What you need to do> In the lines below, swap every "chart" for "graph" and change nothing else. Leave the pictures out of the result.

(Records provided begins)

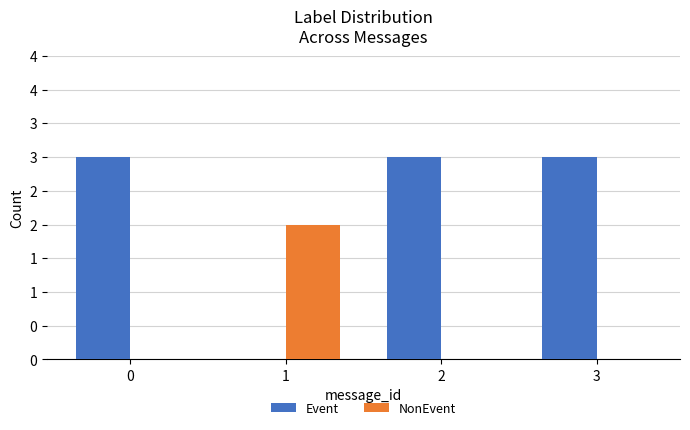

Reading left to right, extract all data points from this chart.

Event: 3	0	3	3
NonEvent: 0	2	0	0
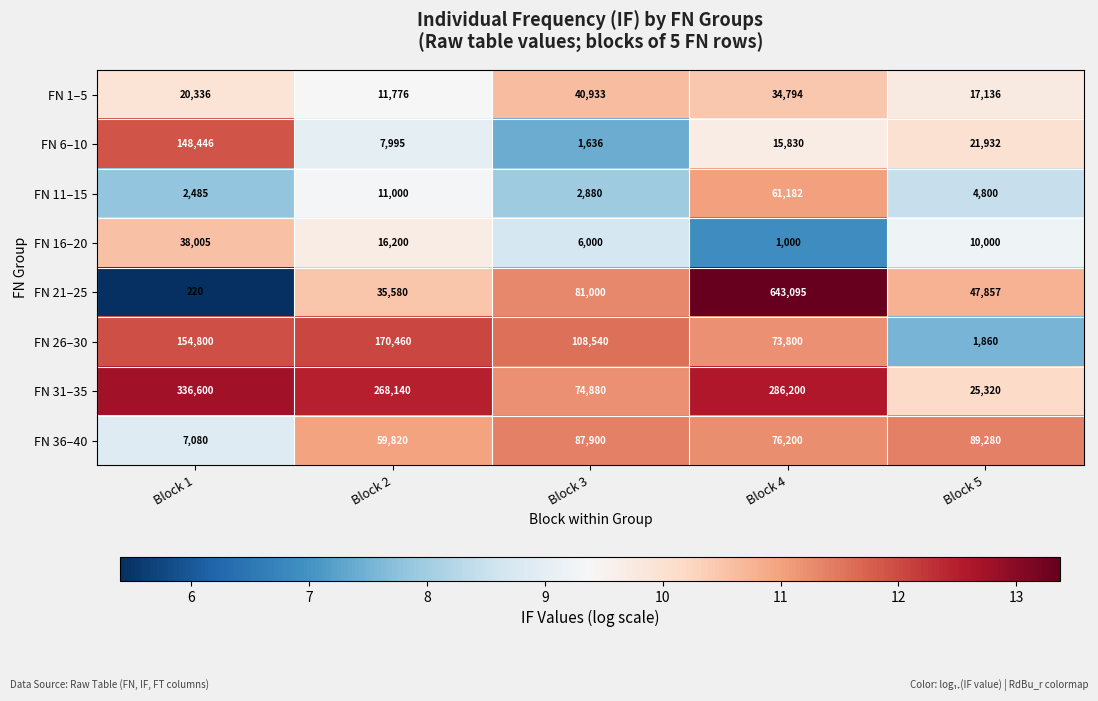

At how many categories does at least one series exceed 204929?

3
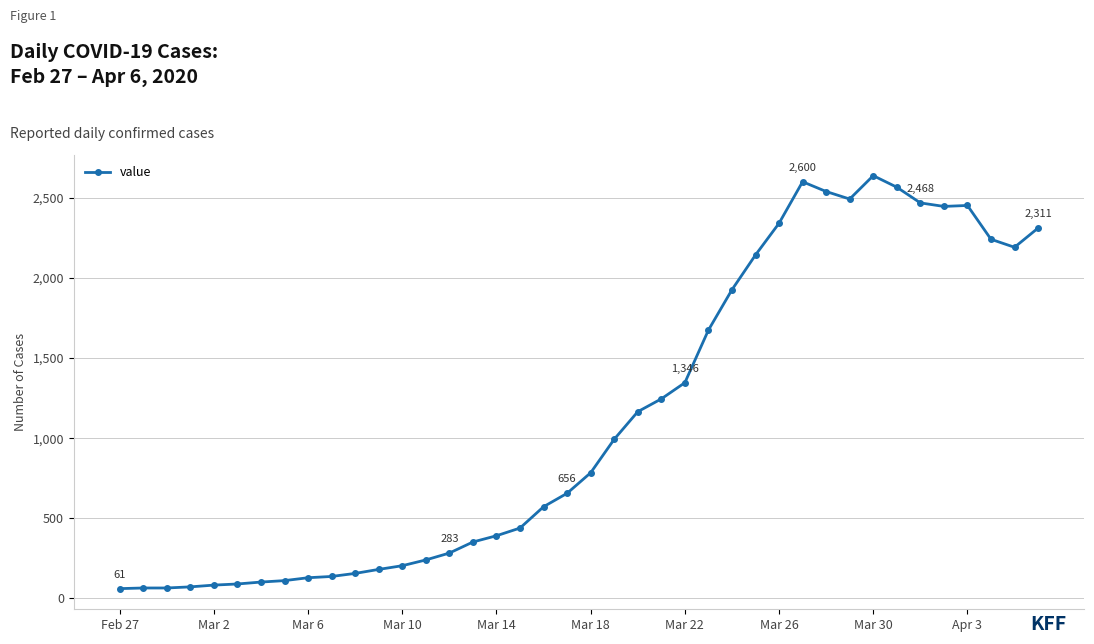

What is the minimum value shown in the chart?

61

(Records provided ends)

Solution>
Reading left to right, extract all data points from this graph.

Event: 3	0	3	3
NonEvent: 0	2	0	0

At how many categories does at least one series exceed 204929?

3

What is the minimum value shown in the graph?

61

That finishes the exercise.